“AMD-V is not available” even when Virtualization is enabled in the bios

6

I enabled virtualization in the bios yesterday and the virtual machine worked yesterday. Today, I double checked in the bios and virtualization is still enabled. But the virtual machine is giving me this error when I tried to start it up:

Failed to open a session for the virtual machine Ubuntu 15.04.

AMD-V is not available (VERR_SVM_NO_SVM).

Result Code: E_FAIL (0x80004005)
Component: ConsoleWrap
Interface: IConsole {872da645-4a9b-1727-bee2-5585105b9eed}

What's causing this, and what do I do?

My motherboard is a Gigabyte GA-78LMT-USB3

My CPU is an AMD FX-6300 3.5GHz 6-Core Processor Black Edition

Update: After installing a 32-bit version of Ubuntu on the virtual machine, it worked fine. However, that still doesn't explain why VirtualBox doesn't detect that I have AMD-V, I tried running ubuntu on vmware and that tells me that I have to turn Hyper-V off, so my virtualization is definitely on, it's just that virtualbox does not detect it.
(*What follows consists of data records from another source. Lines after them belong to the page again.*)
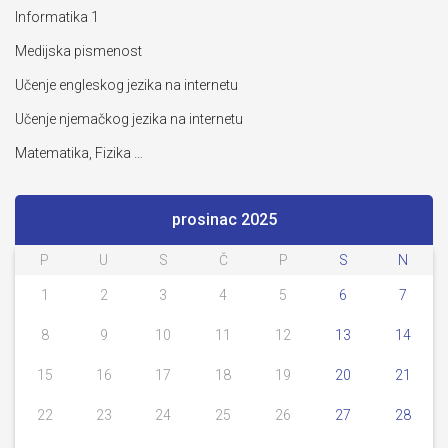
Informatika 1
Medijska pismenost
Učenje engleskog jezika na internetu
Učenje njemačkog jezika na internetu
Matematika, Fizika …
prosinac 2025
P
U
S
Č
P
S
N
1
2
3
4
5
6
7
8
9
10
11
12
13
14
15
16
17
18
19
20
21
22
23
24
25
26
27
28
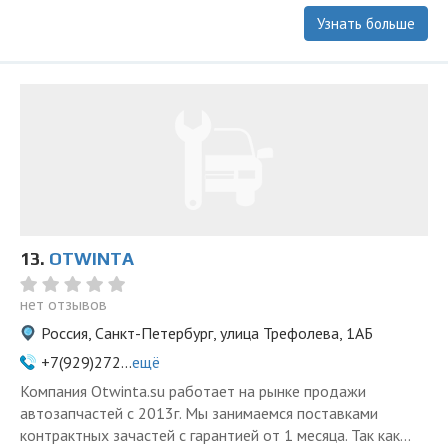
Узнать больше
13.
OTWINTA
нет отзывов
Россия, Санкт-Петербург, улица Трефолева, 1АБ
+7(929)272...
ещё
Компания Otwinta.su работает на рынке продажи
автозапчастей с 2013г. Мы занимаемся поставками
контрактных зачастей с гарантией от 1 месяца. Так как...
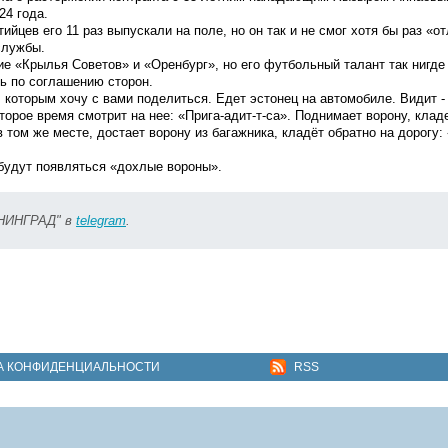
24 года.
цев его 11 раз выпускали на поле, но он так и не смог хотя бы раз «о
службы.
 «Крылья Советов» и «Оренбург», но его футбольный талант так нигде 
ись по соглашению сторон.
 которым хочу с вами поделиться.
Едет эстонец на ав
томобиле. Видит -
орое время смотрит на нее: «Прига-адит-т-са». Поднимает ворону, клад
в том же месте, до
стает ворону из багажника, кладё
т обратно на дорогу:
будут появляться «дохлые вороны».
ИНИНГРАД" в
telegram
.
А КОНФИДЕНЦИАЛЬНОСТИ
RSS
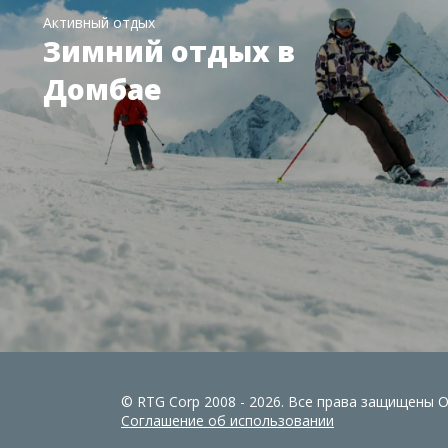
Активный отдых
Зимний отдых в
Домбае
© RTG Corp 2008 - 2026. Все права защищены
Соглашение об использовании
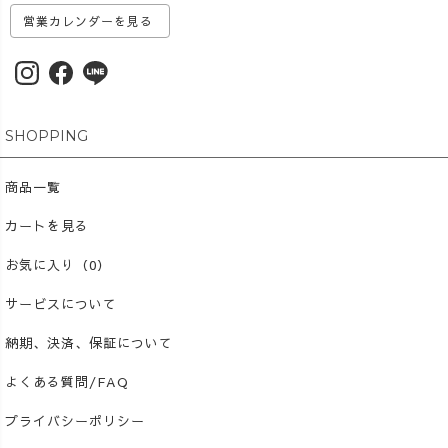
営業カレンダーを見る
SHOPPING
商品一覧
カートを見る
お気に入り（0）
サービスについて
納期、決済、保証について
よくある質問/FAQ
プライバシーポリシー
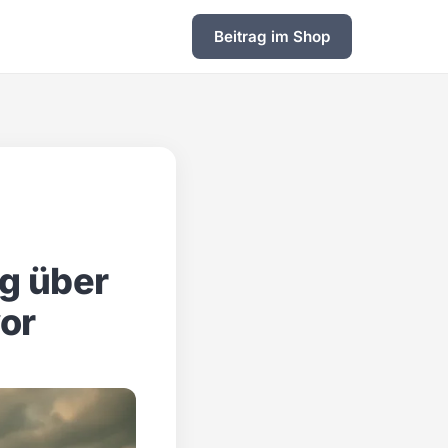
Beitrag im Shop
g über
vor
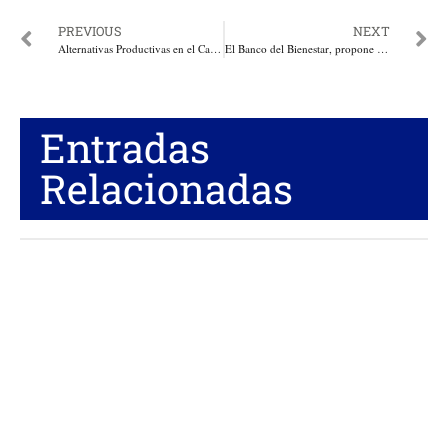
PREVIOUS
NEXT
Alternativas Productivas en el Cambio Climático y Desarrollo Rural. Por: Miguel Ángel Lacouture
El Banco del Bienestar, propone Elsa Noguera de ser gobernadora
Entradas
Relacionadas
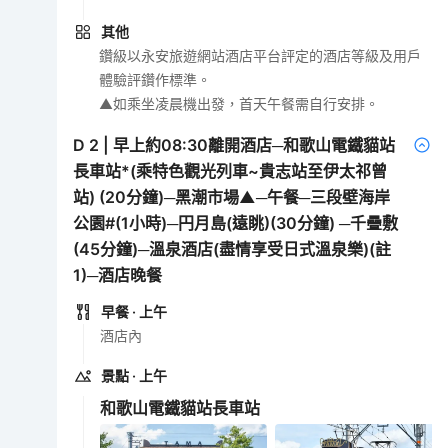
其他
鑽級以永安旅遊網站酒店平台評定的酒店等級及用戶
體驗評鑽作標準。
▲如乘坐凌晨機出發，首天午餐需自行安排。
D
2
|
早上約08:30離開酒店─和歌山電鐵貓站
長車站*(乘特色觀光列車~貴志站至伊太祁曾
站) (20分鐘)─黑潮市場▲─午餐─三段壁海岸
公園#(1小時)─円月島(遠眺)(30分鐘) ─千疊敷
(45分鐘)─溫泉酒店(盡情享受日式溫泉樂)(註
1)─酒店晚餐
早餐
· 上午
酒店內
景點
· 上午
和歌山電鐵貓站長車站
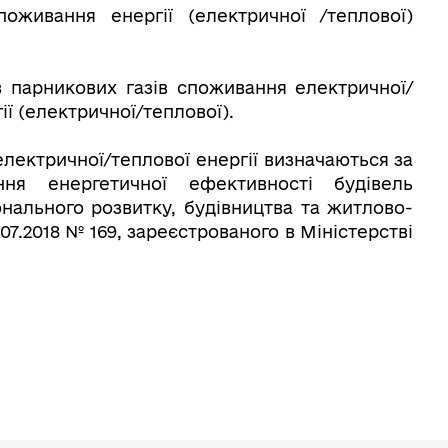
оживання енергії (електричної /теплової)
в парникових газів споживання електричної/
ії (електричної/теплової).
електричної/теплової енергії визначаються за
я енергетичної ефективності будівель
нального розвитку, будівництва та житлово-
07.2018 № 169, зареєстрованого в Міністерстві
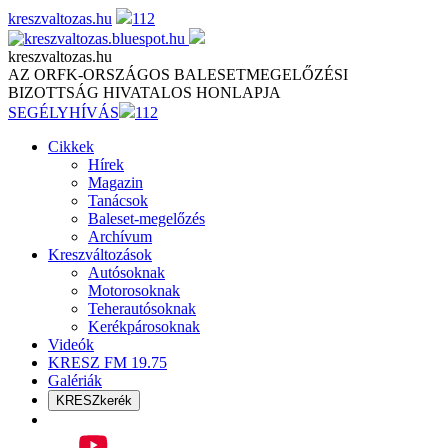
Skip
kreszvaltozas.hu
112
to
content
kreszvaltozas.hu
AZ ORFK-ORSZÁGOS BALESETMEGELŐZÉSI
BIZOTTSÁG HIVATALOS HONLAPJA
SEGÉLYHÍVÁS
112
Cikkek
Hírek
Magazin
Tanácsok
Baleset-megelőzés
Archívum
Kreszváltozások
Autósoknak
Motorosoknak
Teherautósoknak
Kerékpárosoknak
Videók
KRESZ FM 19.75
Galériák
KRESZkerék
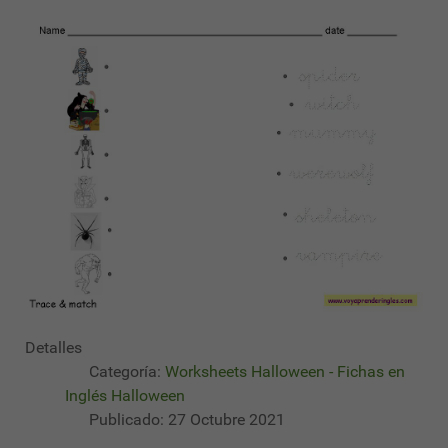
Detalles
Categoría:
Worksheets Halloween - Fichas en
Inglés Halloween
Publicado: 27 Octubre 2021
Update 2: Ubuntu launches, but it keeps flickering non-stop; this means that VirtualBox is not detecting my Hyper-V.

Update 3: Hyper-V was installed on the system, Hyper-V apparently causes a conflict between other virtual machines, I'm turning this off now and letting windows restart.

Update 4: IT WORKS!

ubuntu
bios
virtualization
asked on Super User Dec 21, 2015 by Dominik H • edited Mar 1, 2016 by Hennes

2 Answers

4

Make sure Hyper-V is disabled.

This is the command you should run in cmd.exe as an administrator

dism.exe /Online /Disable-Feature:Microsoft-Hyper-V-All

Full instruction set is listed here

http://www.poweronplatforms.com/enable-disable-hyper-v-windows-10-8/

answered on Super User Apr 24, 2017 by Christian Matthew
0

When you enabled Virtualization in your BIOS settings, the reason why your Virtual Machine worked perfectly fine is because the BIOS setting didn't actually kick in until you powered off your PC and powered it back on.

Assuming your guest OS is 32-bit, LongMode must be disabled. In some cases it isn't, which is just bad. To fix this for a particular VM, open Terminal and enter:

VBoxManage modifyvm <vmname> --longmode off

Don't forget to replace <vmname> with the name of your virtual machine.

For some reason your issue only comes up when hardware assisted virtualization is enabled in the BIOS. Anyway, if this does not fix the issue, then I would put my money on your CPU or motherboard not providing a fully compatible hardware virtualization implementation, in which cause you'll just have to disable the BIOS feature.

Incidentally you might want to update your question with more details about your motherboard and CPU, that may give us more clues as to what's going on.